Well aware that a large percentage of workers will stop paying dues once the contracts expire in 2015, King complained in an interview with the Detroit News that such workers would be getting a free ride while others had to pay for great “services” the UAW provided.

“Our membership,” he said, “may disagree with some issues or some policies. But they’ve got a great understanding that they would not have the wages and benefits, the security, the due process, the democracy that they have—the voice they have in the companies—without the UAW.”

Who is he kidding?

Having collaborated in the destruction of US auto workers’ jobs and conditions, King is now helping GM and Ford attack European auto workers. He has been brought onto the board of directors of GM’s Opel division to help the German unions suppress opposition to the closing of the Bochum factory and demands for a wage freeze for 20,000 German auto workers.

Throughout the world there is growing resistance by auto workers to the attacks being carried out by the global auto giants. French workers at Renault and Peugeot-Citroen (which is allied with GM) have struck and occupied plants threatened with closure. Brazilian GM workers have also struck to fight the destruction of jobs, while auto and auto parts workers in India and China have fought against low pay and sweatshop conditions.

But the working class all over the world faces the same political challenges. The old unions and political parties that claim to speak for the working class are imposing the demands of the banks and corporations. There is no lack of courage and determination on the part of workers, but they confront a crisis of leadership.

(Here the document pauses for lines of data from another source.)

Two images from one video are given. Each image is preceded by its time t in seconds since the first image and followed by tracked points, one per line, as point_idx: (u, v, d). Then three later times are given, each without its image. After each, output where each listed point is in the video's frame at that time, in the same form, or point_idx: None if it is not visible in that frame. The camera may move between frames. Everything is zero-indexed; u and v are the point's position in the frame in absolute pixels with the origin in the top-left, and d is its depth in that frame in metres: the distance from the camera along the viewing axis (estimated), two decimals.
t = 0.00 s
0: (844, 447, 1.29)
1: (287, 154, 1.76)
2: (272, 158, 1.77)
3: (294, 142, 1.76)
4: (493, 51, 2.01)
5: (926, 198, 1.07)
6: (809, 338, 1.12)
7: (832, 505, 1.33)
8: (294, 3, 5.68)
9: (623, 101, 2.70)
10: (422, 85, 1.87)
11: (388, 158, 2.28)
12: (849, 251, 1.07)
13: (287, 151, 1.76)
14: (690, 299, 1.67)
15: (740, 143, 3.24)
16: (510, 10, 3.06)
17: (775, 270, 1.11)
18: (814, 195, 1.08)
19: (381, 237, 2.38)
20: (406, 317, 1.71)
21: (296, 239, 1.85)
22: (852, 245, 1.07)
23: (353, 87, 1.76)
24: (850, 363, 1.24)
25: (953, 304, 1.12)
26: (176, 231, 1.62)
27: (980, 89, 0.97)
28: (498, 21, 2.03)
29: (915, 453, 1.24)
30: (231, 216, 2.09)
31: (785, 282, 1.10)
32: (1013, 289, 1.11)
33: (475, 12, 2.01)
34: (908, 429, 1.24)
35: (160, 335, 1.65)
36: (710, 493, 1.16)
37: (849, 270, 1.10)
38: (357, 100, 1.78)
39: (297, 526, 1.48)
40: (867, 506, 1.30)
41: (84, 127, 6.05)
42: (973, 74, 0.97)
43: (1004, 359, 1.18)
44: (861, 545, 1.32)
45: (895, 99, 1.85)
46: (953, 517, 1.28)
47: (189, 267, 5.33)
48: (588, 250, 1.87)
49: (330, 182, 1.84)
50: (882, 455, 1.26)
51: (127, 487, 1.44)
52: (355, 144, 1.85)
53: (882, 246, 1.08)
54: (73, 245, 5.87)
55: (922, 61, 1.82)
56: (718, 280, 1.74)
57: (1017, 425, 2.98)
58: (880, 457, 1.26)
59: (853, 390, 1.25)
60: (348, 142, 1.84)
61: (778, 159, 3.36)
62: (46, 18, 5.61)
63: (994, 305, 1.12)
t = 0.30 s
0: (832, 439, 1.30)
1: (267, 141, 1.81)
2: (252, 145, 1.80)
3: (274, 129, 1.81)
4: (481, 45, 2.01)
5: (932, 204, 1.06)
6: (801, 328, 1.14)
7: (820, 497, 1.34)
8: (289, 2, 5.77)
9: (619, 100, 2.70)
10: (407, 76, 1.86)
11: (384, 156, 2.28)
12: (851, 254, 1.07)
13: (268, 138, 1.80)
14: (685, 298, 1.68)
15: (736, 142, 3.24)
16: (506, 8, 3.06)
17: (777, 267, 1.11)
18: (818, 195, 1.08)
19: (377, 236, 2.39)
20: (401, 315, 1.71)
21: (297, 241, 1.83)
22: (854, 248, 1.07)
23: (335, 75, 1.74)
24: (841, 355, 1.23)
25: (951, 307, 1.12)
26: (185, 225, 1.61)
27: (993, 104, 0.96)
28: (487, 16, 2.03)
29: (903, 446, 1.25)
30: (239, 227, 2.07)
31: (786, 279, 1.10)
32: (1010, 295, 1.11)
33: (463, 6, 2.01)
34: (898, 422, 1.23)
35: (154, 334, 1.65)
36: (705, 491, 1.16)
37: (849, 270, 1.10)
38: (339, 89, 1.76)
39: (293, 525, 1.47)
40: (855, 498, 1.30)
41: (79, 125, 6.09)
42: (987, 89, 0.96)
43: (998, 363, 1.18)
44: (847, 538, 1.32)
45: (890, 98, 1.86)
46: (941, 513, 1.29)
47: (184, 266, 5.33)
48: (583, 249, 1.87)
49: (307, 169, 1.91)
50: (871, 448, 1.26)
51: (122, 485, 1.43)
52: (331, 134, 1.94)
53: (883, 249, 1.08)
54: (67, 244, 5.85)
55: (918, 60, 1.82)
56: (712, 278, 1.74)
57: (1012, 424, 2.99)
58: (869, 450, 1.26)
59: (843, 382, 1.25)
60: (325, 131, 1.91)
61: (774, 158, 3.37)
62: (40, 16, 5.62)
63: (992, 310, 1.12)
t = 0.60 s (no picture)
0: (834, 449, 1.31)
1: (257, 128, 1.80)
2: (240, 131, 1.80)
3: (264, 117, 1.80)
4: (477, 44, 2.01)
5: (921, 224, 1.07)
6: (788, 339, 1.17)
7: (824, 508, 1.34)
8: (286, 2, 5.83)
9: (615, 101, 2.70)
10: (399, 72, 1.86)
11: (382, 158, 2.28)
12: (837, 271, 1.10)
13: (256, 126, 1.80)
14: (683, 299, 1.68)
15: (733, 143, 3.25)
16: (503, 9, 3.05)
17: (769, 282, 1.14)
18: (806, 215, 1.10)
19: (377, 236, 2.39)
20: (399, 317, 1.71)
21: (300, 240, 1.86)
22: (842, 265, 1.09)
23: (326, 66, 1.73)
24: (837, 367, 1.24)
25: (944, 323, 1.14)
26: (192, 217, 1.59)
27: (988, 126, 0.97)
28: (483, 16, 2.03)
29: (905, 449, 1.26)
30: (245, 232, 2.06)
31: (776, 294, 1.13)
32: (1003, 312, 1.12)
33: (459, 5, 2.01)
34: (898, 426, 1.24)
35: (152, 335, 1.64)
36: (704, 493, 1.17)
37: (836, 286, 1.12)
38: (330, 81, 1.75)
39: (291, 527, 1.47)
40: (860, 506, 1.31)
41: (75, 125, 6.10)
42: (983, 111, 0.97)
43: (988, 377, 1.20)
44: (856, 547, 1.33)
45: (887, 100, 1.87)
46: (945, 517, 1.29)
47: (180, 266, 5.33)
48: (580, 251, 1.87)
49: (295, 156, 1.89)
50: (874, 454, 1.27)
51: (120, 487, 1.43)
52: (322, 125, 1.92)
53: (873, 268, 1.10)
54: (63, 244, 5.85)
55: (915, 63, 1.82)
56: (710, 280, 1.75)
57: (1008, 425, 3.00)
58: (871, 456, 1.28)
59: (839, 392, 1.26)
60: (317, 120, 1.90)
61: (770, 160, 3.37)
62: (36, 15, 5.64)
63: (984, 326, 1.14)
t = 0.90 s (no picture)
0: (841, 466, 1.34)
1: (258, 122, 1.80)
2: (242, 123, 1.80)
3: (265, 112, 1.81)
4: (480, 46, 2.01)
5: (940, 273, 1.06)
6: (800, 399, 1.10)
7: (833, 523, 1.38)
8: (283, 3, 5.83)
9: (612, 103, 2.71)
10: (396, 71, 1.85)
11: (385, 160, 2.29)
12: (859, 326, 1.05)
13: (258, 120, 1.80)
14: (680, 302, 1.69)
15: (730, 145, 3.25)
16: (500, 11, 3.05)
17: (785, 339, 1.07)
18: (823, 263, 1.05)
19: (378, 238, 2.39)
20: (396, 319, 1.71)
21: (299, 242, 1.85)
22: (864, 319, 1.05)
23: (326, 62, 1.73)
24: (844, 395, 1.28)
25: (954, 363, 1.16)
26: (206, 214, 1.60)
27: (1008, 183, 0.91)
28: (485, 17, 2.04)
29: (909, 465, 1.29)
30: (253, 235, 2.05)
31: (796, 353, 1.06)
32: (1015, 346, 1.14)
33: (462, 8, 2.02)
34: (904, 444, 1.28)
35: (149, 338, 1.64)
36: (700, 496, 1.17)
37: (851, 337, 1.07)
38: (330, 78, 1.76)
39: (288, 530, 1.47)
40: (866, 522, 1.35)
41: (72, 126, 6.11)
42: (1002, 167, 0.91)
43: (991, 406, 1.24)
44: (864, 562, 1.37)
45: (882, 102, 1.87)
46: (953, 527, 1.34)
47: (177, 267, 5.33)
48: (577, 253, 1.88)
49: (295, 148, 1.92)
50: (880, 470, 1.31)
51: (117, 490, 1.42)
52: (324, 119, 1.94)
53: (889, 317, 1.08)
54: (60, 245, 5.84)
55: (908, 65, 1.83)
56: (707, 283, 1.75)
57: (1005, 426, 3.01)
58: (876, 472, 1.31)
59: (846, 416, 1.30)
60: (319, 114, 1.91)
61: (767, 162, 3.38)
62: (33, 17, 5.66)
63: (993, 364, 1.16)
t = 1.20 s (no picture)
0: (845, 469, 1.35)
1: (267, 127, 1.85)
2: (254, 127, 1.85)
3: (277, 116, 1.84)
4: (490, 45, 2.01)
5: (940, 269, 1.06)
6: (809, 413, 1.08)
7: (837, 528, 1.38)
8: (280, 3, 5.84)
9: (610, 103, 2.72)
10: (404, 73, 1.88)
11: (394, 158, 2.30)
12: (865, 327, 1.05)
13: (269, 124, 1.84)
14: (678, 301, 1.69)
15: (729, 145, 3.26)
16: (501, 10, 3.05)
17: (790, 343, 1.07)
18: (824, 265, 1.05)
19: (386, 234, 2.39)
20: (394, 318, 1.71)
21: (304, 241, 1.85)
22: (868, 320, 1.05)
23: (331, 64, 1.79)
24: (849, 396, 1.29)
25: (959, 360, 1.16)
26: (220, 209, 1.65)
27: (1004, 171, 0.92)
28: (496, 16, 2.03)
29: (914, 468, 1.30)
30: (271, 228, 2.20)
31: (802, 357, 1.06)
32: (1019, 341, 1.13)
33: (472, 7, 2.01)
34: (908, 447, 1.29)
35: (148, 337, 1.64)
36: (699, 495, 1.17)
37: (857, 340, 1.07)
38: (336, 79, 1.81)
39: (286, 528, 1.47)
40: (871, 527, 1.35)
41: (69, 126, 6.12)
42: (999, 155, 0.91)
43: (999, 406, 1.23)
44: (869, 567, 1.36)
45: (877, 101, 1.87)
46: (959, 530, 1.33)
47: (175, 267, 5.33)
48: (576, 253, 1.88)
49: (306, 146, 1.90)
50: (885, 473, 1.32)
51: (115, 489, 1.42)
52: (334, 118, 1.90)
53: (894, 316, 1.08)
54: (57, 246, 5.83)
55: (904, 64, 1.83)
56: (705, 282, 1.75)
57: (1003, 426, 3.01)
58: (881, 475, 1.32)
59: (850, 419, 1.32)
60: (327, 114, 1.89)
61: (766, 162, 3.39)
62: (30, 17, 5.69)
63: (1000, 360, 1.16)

New forms of struggle must emerge, including action committees controlled by the rank-and-file that are completely independent of the pro-company unions and big business parties like the Democrats and Republicans in the US. Such committees must reject demands that workers’ lives be subordinated to the profits of the rich, and instead fight to mobilize workers to defend the right to secure and decent-paying jobs for all.

This means rejecting the “Buy American” nationalism of the UAW and forging the closest bonds with workers throughout the world to wage a common struggle.

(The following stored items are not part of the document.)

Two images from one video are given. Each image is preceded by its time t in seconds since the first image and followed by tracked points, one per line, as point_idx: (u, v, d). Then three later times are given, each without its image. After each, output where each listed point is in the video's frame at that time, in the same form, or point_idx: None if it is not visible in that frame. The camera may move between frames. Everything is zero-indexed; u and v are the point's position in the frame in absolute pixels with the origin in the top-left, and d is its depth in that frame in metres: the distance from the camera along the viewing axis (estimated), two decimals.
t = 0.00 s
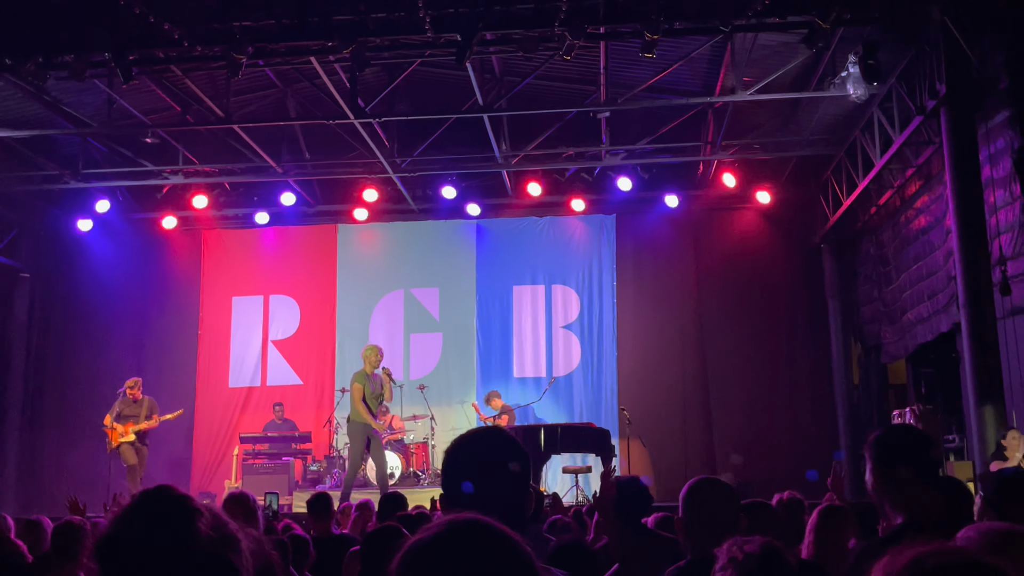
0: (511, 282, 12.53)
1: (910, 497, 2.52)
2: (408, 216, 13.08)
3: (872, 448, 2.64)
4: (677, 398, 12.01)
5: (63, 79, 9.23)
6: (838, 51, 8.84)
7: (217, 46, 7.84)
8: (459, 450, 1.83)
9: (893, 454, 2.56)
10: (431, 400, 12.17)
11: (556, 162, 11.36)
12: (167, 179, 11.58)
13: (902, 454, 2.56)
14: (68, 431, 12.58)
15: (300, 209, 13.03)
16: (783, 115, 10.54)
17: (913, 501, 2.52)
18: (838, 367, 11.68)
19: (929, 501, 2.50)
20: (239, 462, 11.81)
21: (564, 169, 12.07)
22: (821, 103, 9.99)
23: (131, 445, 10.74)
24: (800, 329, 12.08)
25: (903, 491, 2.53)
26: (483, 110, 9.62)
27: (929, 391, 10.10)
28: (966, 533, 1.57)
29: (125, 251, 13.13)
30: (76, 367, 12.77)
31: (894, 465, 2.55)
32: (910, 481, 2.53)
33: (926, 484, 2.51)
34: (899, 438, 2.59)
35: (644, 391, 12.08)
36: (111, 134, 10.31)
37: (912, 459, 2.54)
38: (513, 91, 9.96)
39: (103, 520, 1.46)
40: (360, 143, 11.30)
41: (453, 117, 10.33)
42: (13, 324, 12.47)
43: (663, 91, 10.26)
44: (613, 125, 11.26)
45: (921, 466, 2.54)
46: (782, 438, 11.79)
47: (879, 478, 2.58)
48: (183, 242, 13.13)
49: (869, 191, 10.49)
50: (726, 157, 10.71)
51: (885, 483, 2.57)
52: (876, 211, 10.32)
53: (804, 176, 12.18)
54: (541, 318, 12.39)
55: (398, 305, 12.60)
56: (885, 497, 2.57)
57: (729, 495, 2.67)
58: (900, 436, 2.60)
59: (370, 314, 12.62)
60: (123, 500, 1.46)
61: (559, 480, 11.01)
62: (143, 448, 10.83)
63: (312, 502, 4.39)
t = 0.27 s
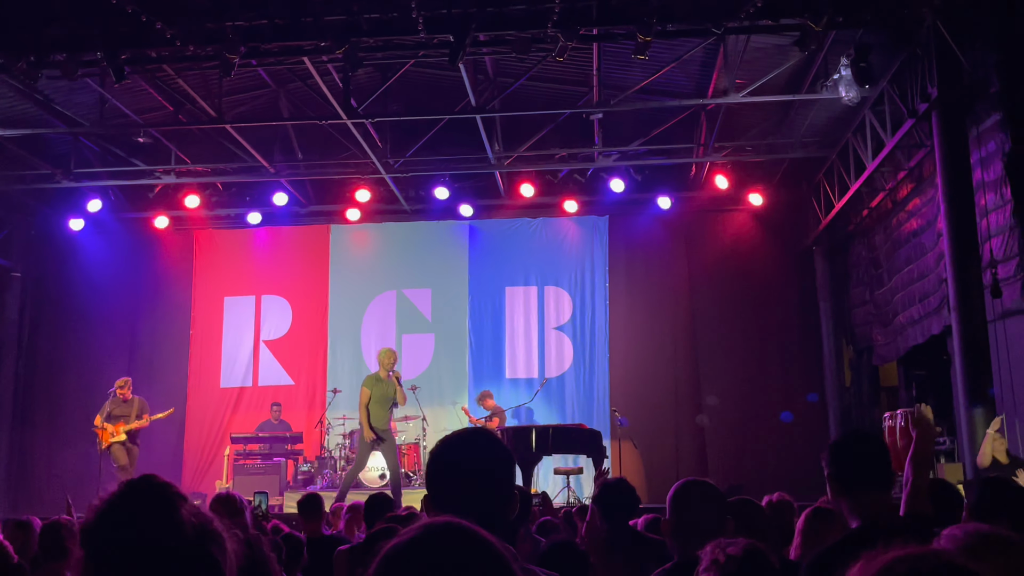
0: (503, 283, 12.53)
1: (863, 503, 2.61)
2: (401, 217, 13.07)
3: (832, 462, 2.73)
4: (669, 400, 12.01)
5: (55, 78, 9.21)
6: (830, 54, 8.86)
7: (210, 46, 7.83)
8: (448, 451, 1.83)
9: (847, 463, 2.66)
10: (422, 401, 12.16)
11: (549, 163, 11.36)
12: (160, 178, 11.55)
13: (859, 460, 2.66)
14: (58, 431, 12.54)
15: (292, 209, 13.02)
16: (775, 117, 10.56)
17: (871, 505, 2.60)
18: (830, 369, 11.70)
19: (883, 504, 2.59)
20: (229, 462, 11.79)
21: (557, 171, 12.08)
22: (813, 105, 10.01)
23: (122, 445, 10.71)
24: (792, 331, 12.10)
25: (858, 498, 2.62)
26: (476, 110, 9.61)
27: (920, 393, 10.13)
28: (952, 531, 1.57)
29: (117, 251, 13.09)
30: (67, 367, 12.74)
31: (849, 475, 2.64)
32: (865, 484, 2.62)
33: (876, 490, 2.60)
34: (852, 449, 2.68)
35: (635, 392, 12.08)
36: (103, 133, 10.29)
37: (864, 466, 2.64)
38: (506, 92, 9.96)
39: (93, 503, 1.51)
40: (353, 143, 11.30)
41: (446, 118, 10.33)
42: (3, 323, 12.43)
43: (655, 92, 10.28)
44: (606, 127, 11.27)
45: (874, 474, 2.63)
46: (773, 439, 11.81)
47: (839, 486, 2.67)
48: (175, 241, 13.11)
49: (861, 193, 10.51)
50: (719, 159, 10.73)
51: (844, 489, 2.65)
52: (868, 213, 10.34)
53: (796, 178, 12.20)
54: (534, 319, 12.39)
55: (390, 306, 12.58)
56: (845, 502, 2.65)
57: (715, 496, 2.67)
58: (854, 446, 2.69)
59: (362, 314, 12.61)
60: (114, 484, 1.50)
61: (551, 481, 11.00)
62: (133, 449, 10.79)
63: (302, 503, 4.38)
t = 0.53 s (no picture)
0: (499, 285, 12.53)
1: (854, 505, 2.61)
2: (397, 218, 13.06)
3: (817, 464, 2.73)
4: (664, 402, 12.02)
5: (50, 78, 9.20)
6: (825, 57, 8.87)
7: (206, 46, 7.83)
8: (439, 451, 1.81)
9: (833, 464, 2.66)
10: (418, 402, 12.15)
11: (545, 165, 11.35)
12: (155, 178, 11.54)
13: (846, 462, 2.66)
14: (52, 431, 12.51)
15: (288, 210, 13.01)
16: (772, 120, 10.57)
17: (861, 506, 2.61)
18: (825, 372, 11.71)
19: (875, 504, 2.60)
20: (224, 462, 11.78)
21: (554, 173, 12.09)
22: (809, 109, 10.02)
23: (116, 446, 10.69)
24: (787, 334, 12.11)
25: (847, 500, 2.63)
26: (472, 112, 9.61)
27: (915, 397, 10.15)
28: (945, 534, 1.58)
29: (112, 251, 13.07)
30: (62, 367, 12.70)
31: (838, 476, 2.64)
32: (855, 485, 2.63)
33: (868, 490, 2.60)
34: (840, 451, 2.68)
35: (631, 394, 12.08)
36: (99, 134, 10.27)
37: (851, 466, 2.64)
38: (503, 94, 9.97)
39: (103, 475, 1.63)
40: (349, 145, 11.29)
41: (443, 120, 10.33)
42: None
43: (652, 95, 10.29)
44: (602, 129, 11.27)
45: (863, 475, 2.63)
46: (769, 442, 11.82)
47: (826, 488, 2.67)
48: (170, 242, 13.09)
49: (856, 197, 10.53)
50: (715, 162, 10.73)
51: (833, 491, 2.65)
52: (863, 217, 10.36)
53: (792, 180, 12.21)
54: (529, 321, 12.39)
55: (386, 307, 12.59)
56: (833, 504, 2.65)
57: (712, 499, 2.66)
58: (840, 448, 2.70)
59: (358, 315, 12.60)
60: (125, 457, 1.63)
61: (546, 483, 11.00)
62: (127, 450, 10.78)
63: (297, 504, 4.36)
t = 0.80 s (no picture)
0: (496, 288, 12.53)
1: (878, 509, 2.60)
2: (395, 221, 13.06)
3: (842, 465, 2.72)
4: (661, 406, 12.03)
5: (48, 79, 9.19)
6: (823, 62, 8.88)
7: (204, 48, 7.83)
8: (435, 457, 1.82)
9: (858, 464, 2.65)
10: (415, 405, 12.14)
11: (543, 168, 11.37)
12: (153, 180, 11.54)
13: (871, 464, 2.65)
14: (48, 432, 12.48)
15: (285, 212, 13.01)
16: (769, 125, 10.58)
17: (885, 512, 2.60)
18: (822, 376, 11.72)
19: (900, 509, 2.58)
20: (221, 465, 11.77)
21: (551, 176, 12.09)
22: (807, 114, 10.04)
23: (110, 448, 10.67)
24: (784, 338, 12.12)
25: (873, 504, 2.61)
26: (470, 115, 9.61)
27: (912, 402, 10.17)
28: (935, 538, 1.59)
29: (109, 253, 13.06)
30: (57, 369, 12.67)
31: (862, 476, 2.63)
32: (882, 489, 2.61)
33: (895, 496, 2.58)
34: (869, 453, 2.66)
35: (627, 398, 12.09)
36: (96, 135, 10.27)
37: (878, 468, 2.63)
38: (501, 97, 9.98)
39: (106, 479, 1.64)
40: (346, 147, 11.29)
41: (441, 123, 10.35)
42: None
43: (650, 99, 10.31)
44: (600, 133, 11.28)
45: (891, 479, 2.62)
46: (765, 446, 11.82)
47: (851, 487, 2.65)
48: (168, 244, 13.10)
49: (854, 201, 10.55)
50: (713, 166, 10.75)
51: (860, 492, 2.64)
52: (860, 222, 10.37)
53: (790, 185, 12.24)
54: (526, 324, 12.39)
55: (383, 310, 12.59)
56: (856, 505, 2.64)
57: (711, 503, 2.66)
58: (864, 449, 2.69)
59: (354, 318, 12.60)
60: (124, 464, 1.63)
61: (542, 486, 11.00)
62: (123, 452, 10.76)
63: (294, 506, 4.36)
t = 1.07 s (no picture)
0: (494, 293, 12.53)
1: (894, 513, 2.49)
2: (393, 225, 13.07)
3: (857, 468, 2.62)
4: (658, 411, 12.02)
5: (47, 82, 9.19)
6: (821, 68, 8.90)
7: (203, 51, 7.83)
8: (430, 460, 1.81)
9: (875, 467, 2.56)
10: (412, 409, 12.13)
11: (541, 173, 11.38)
12: (151, 184, 11.53)
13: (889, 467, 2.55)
14: (44, 436, 12.45)
15: (283, 216, 13.01)
16: (767, 131, 10.60)
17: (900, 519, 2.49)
18: (820, 382, 11.72)
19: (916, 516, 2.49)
20: (217, 469, 11.75)
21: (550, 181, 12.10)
22: (804, 119, 10.05)
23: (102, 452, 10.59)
24: (782, 344, 12.12)
25: (888, 508, 2.51)
26: (469, 120, 9.61)
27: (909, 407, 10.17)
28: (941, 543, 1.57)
29: (107, 256, 13.05)
30: (54, 371, 12.65)
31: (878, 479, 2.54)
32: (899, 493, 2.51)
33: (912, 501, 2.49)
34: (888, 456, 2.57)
35: (625, 403, 12.09)
36: (95, 138, 10.26)
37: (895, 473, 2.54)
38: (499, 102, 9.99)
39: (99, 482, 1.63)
40: (345, 152, 11.30)
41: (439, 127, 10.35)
42: None
43: (648, 104, 10.32)
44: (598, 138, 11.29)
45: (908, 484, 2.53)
46: (763, 451, 11.82)
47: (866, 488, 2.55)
48: (166, 247, 13.09)
49: (851, 207, 10.56)
50: (711, 171, 10.76)
51: (876, 495, 2.53)
52: (858, 227, 10.38)
53: (788, 191, 12.25)
54: (524, 329, 12.39)
55: (381, 314, 12.59)
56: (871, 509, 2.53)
57: (708, 508, 2.66)
58: (880, 452, 2.60)
59: (352, 322, 12.60)
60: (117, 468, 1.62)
61: (540, 491, 10.99)
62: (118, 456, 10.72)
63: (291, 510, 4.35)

Most importantly, auto workers face a political struggle. They are fighting not this or that employer but an entire economic and political system—capitalism—that enriches the few at the expense of the masses of working people. To assure that society’s needs take priority over the super-rich, the working class must organize itself as an independent political force and fight for the establishment of a workers’ government.

Economic life must be organized to meet the needs of those who produce society’s wealth—the working class. This includes nationalizing the auto industry and the big banks under the democratic control of working people as part of the socialist reorganization of the US and world economy. The Socialist Equality Party calls on all auto workers who want to take up this fight to join and build our party as the new, revolutionary leadership of the working class.